Die Verbreitung, anfangs nur auf das Stadtgebiet München beschränkt, ist weitläufiger als bisher angenommen. Die Suche im Herbst 2017 konzentrierte sich auf einen 25 km-Radius um München und entlang der Isar. Es wurden über 40 neue Verdachtsbäume gefunden. Selbst außerhalb des 25 km-Radius konnte im Bereich der Isar bei Freising der Erreger noch nachgewiesen werden.
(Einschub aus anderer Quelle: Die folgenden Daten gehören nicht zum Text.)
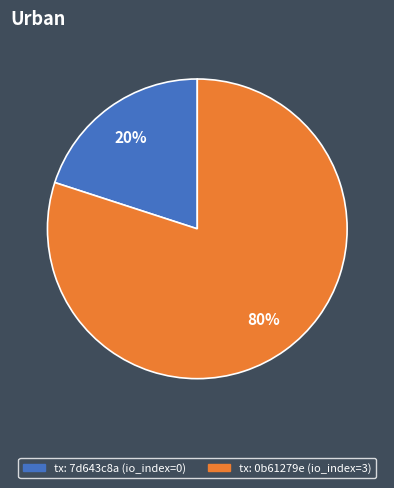

To the nearest percent, what is the difference between the largest and smallest slice percentages?

60%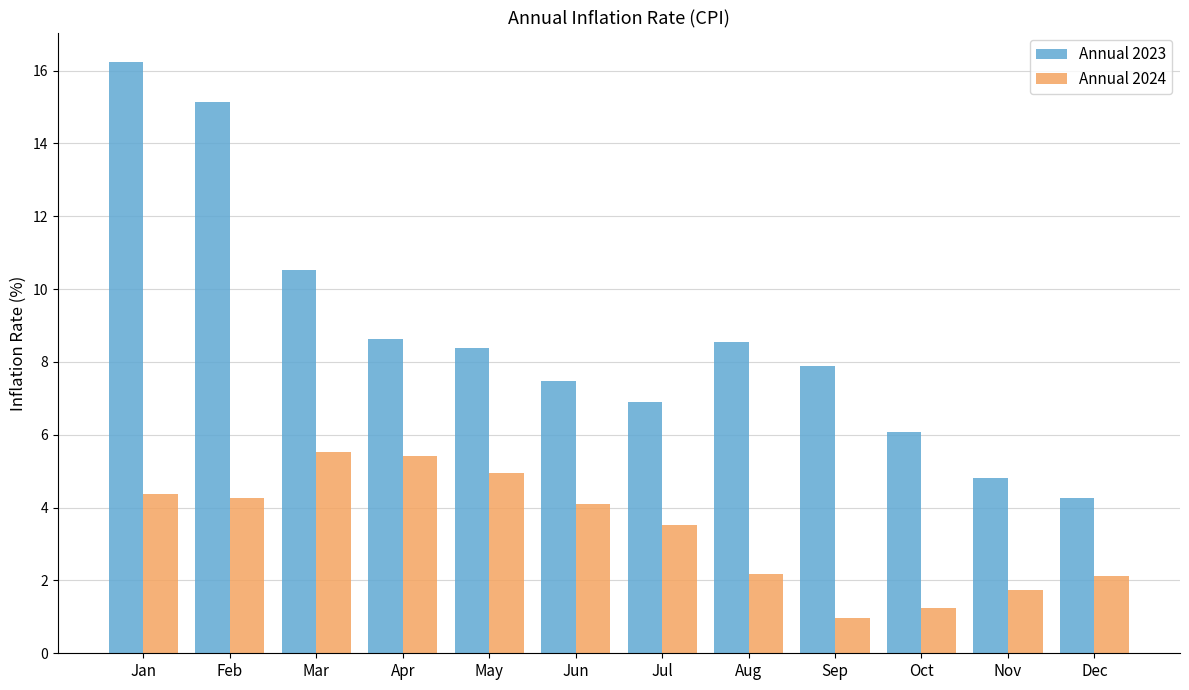

What is the difference between the second highest and second lowest values in the Annual 2023 series?

10.3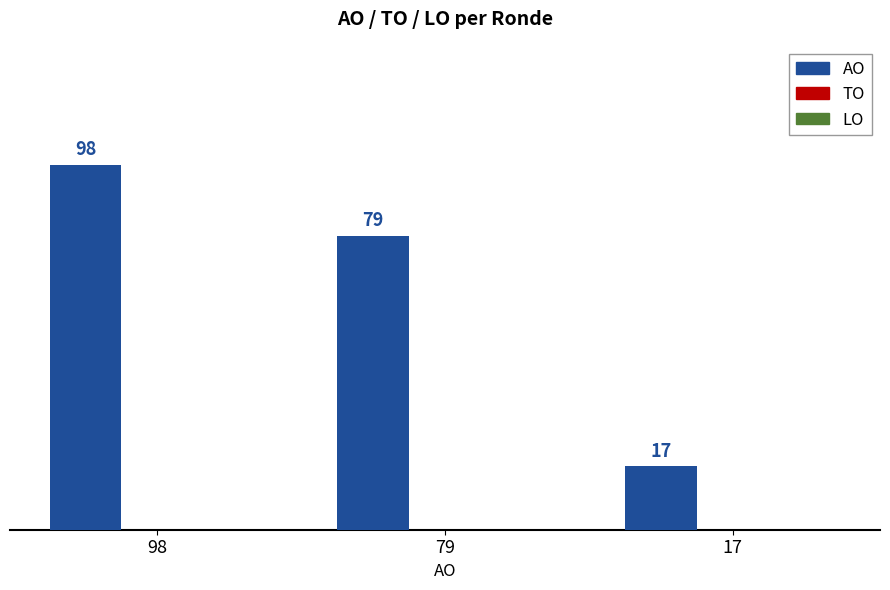

What is the ratio of the value at 98 to the value at 17?

5.8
Quarantäne-Schadorganismen

Im vergangenen Jahr wurde kein weiterer Fund des Asiatischen Laubholzbockkäfers (ALB) und Asiatischen Moschusbockes (Aromia bungi) bekannt. Das bayernweite Monitoring zum Auftreten des Kiefernholznematoden (Bursaphelenchus xylophilus) hat 2017 keinen positiven Befund erbracht.

Ausblick

Im Jahr 2018 wird das Hauptaugenmerk in Bayern v.a. auf der Bekämpfung der Fichtenborkenkäfer und Schwammspinner liegen. Der Witterungsverlauf und die konsequente Aufarbeitung potentiellen Brutraumes werden für das weitere Schadgeschehen durch die Fichtenborkenkäfer entscheidend sein. Bei der Kiefer wird der weitere Schadverlauf durch das Diplodia-Triebsterben und den Prachtkäferbefall weiter zu beobachten sein. Entsprechend der notwendigen Kulturmaßnahmen auf den zahlreichen Schadflächen der vergangenen drei Jahre ist mit einem verstärkten Aufkommen der bekannten Kulturschädlinge zurechnen.

Schneller Überblick

  • Starke Schäden durch Fichtenborkenkäfer von 3,55 Mio. Fm;
  • Schwammspinner in Massenvermehrung;
  • Verstärkte Schäden durch Tannentrieblaus;
  • Weiterhin Auffällige Schäden durch das Diplodia-Triebsterben an der Kiefer;
  • Eschentriebsterben setzt sich weiter fort;
  • Erstfund von Euthypella parasitica an Ahorn in Waldbestand um München.